例えば1日の目標額が3万円のトレーダーが、そのスケールで「損切の術(すべ)」を完全に獲得できたとしても、目標額30万円のスケールでもその「術」が通用する保証は全くありません。 「投下資金100万円/1トレード」に要求される「損切の術」と、「投下資金1000万円/1トレード」に要求される「損切の術」とは、「全く」とは言わずとも、「相当に異質」であり、それ相応の練習・訓練が必要になります。 上記では10倍のスケールを例に取りましたが、例えば100万円と200万円でも、やっぱり相当に「違う」のです。 自分では気づきもしない場合が多いのですが、投下資金額をトレード毎に激変させるのは、それだけでリスクを増大させてしまっています。

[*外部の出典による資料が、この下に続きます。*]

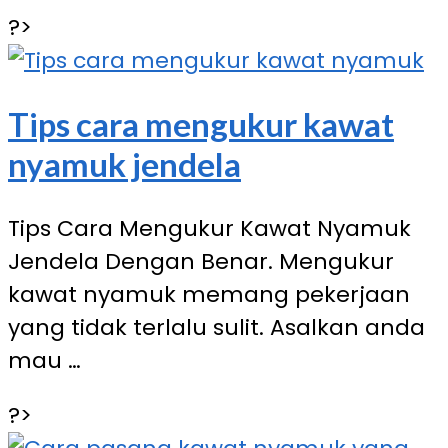
?>
Tips cara mengukur kawat
nyamuk jendela
Tips Cara Mengukur Kawat Nyamuk
Jendela Dengan Benar. Mengukur
kawat nyamuk memang pekerjaan
yang tidak terlalu sulit. Asalkan anda
mau …
?>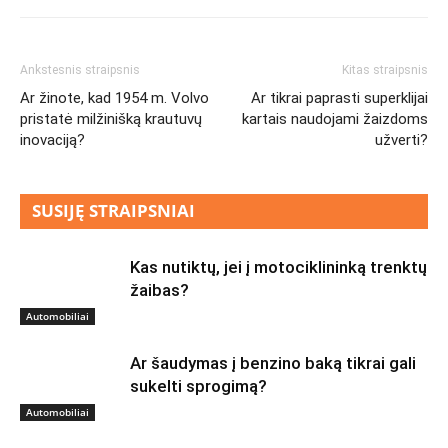
Ankstesnis straipsnis
Kitas straipsnis
Ar žinote, kad 1954 m. Volvo
Ar tikrai paprasti superklijai
pristatė milžinišką krautuvų
kartais naudojami žaizdoms
inovaciją?
užverti?
SUSIJĘ STRAIPSNIAI
Kas nutiktų, jei į motociklininką trenktų
žaibas?
Automobiliai
Ar šaudymas į benzino baką tikrai gali
sukelti sprogimą?
Automobiliai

複利運用」がトレードで儲けを増大させる「コツ」であると同時に、そこには目に見えない「心理の罠」が仕掛けられている事も意識して下さい。 対応策としては、自分の投下資金額を常にできるだけ一定に保つ事を強く意識し「ルール化」する事です。 これだけで、トレード毎に潜む「見えないリスク」を大きく軽減できます。 そして、資金量全体の増減に対しては、1トレード毎の投下資金量をできるだけ「ゆっくり」「計画的」に調整して下さい。 (ゆっくり=週単位よりは、月単位。月単位よりは、四半期単位で。) つまり、練習しながら自分のスキルを新たな金額に「なじませて行く」というプロセスが必要です。「好事魔多し」という諺もあるように、トレーダーには本当に数多くの試練が待ち構えています。 儲かっている時ほど「警戒心」が緩むのは「人情」ですが、そこでもやはり頼りになるのが「規律」である事をぜひお忘れなく。 お気をつけて!